Edward's role involves conducting research into climate change and its impacts, to meet the needs of a wide range of commercial and government organisations. This involves working closely with stakeholders and fellow researchers across the Met Office, and at external institutions, to develop solutions based on cutting-edge science.
Edward's work across Applied Climate Science involves assessing the impact of climate change across a range of sectors, including energy, water, and human security (e.g. food and livelihoods). To do this, Edward works closely with commercial companies, government organisations, and academic partners (e.g. universities, British Geological Survey). Part of Edward's role also involves developing the Met Office's operational Space Weather forecasting capabilities, as well as building tools to better-understand the performance and output of our weather and climate models.

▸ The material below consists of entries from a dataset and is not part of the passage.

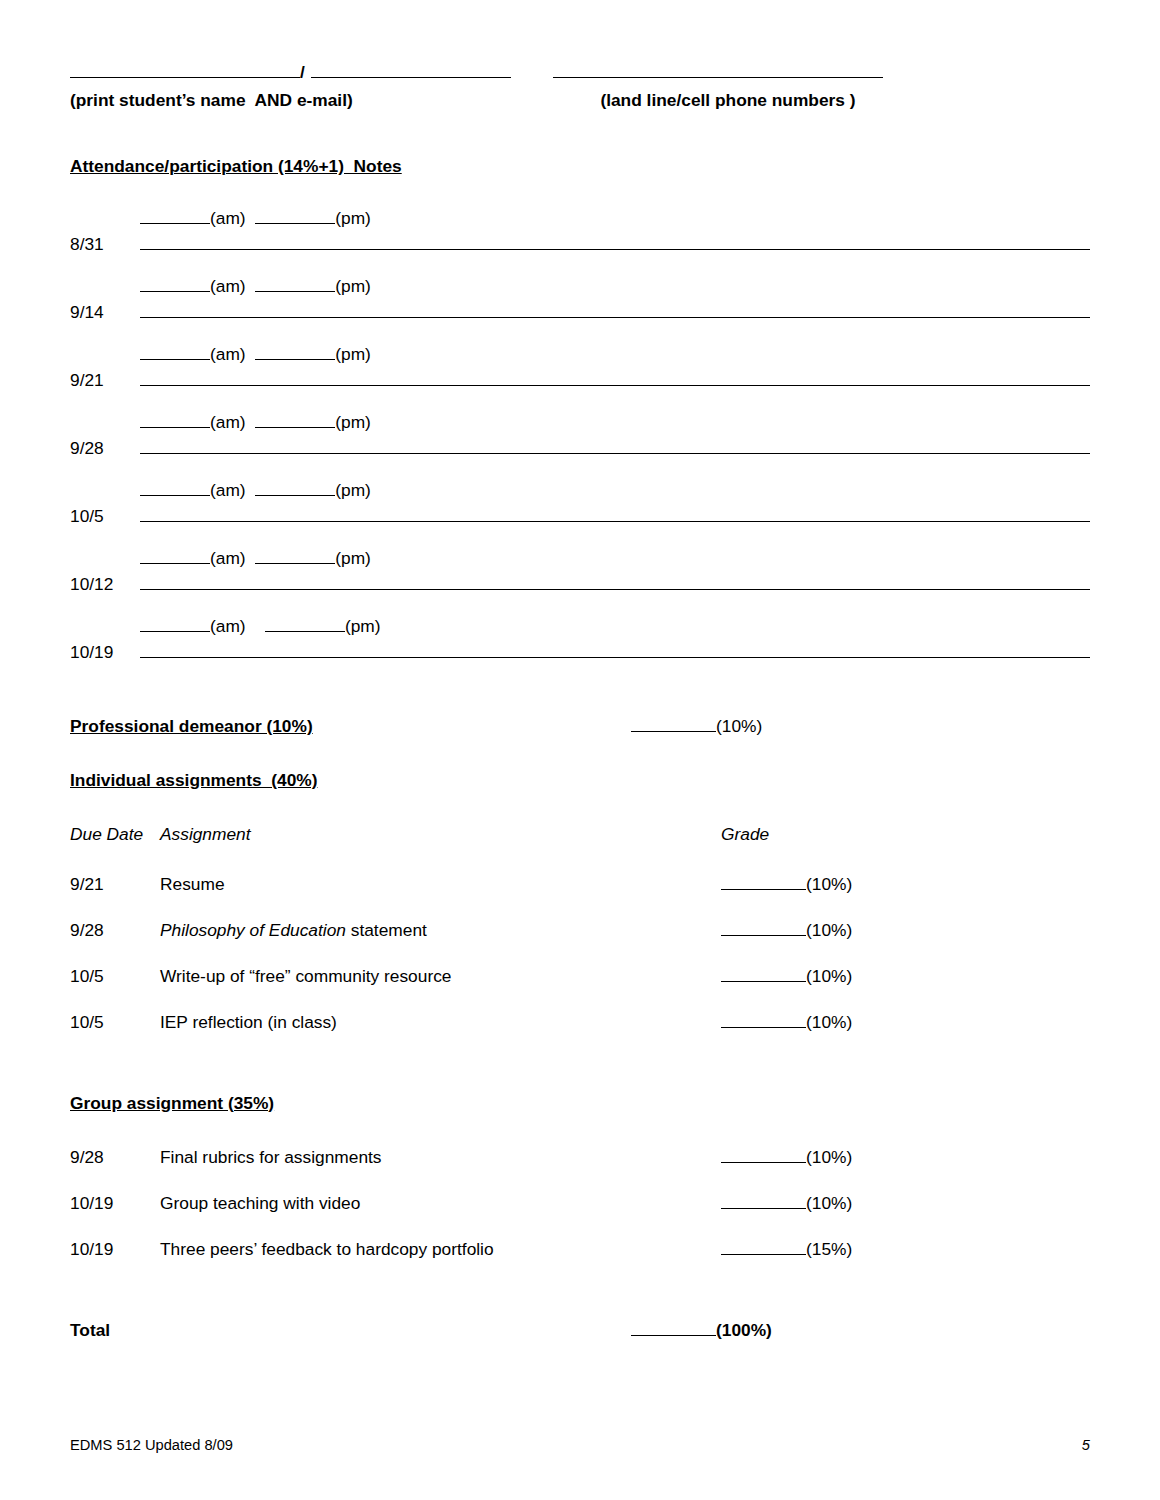/
(print student’s name AND e-mail) (land line/cell phone numbers )
Attendance/participation (14%+1) Notes
| 8/31 | (am) (pm) |
| 9/14 | (am) (pm) |
| 9/21 | (am) (pm) |
| 9/28 | (am) (pm) |
| 10/5 | (am) (pm) |
| 10/12 | (am) (pm) |
| 10/19 | (am) (pm) |
Professional demeanor (10%) (10%)
Individual assignments (40%)
| Due Date | Assignment | Grade |
| 9/21 | Resume | (10%) |
| 9/28 | Philosophy of Education statement | (10%) |
| 10/5 | Write-up of “free” community resource | (10%) |
| 10/5 | IEP reflection (in class) | (10%) |
Group assignment (35%)
| 9/28 | Final rubrics for assignments | (10%) |
| 10/19 | Group teaching with video | (10%) |
| 10/19 | Three peers’ feedback to hardcopy portfolio | (15%) |
Total (100%)
EDMS 512 Updated 8/09 5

Edward is also actively involved in Met Office's STEM outreach programme.
Edward joined the Met Office in 2011. Prior to this, he spent 5 years as a post-doctoral researcher at UK and Canadian universities, developing mathematical models of complex, multi-phase fluid flows in galaxies. Edward obtained his PhD in Physics in 2006, building computational models of fluid jets in stratified atmospheres, and completed a Physics degree in 2003.
Edward has published research papers on a wide range of fluid and dynamical systems phenomena in peer-reviewed scientific journals, along with articles in the New Scientist and Physics World. He has also presented talks and posters at a variety of national and international meetings, workshops and conferences.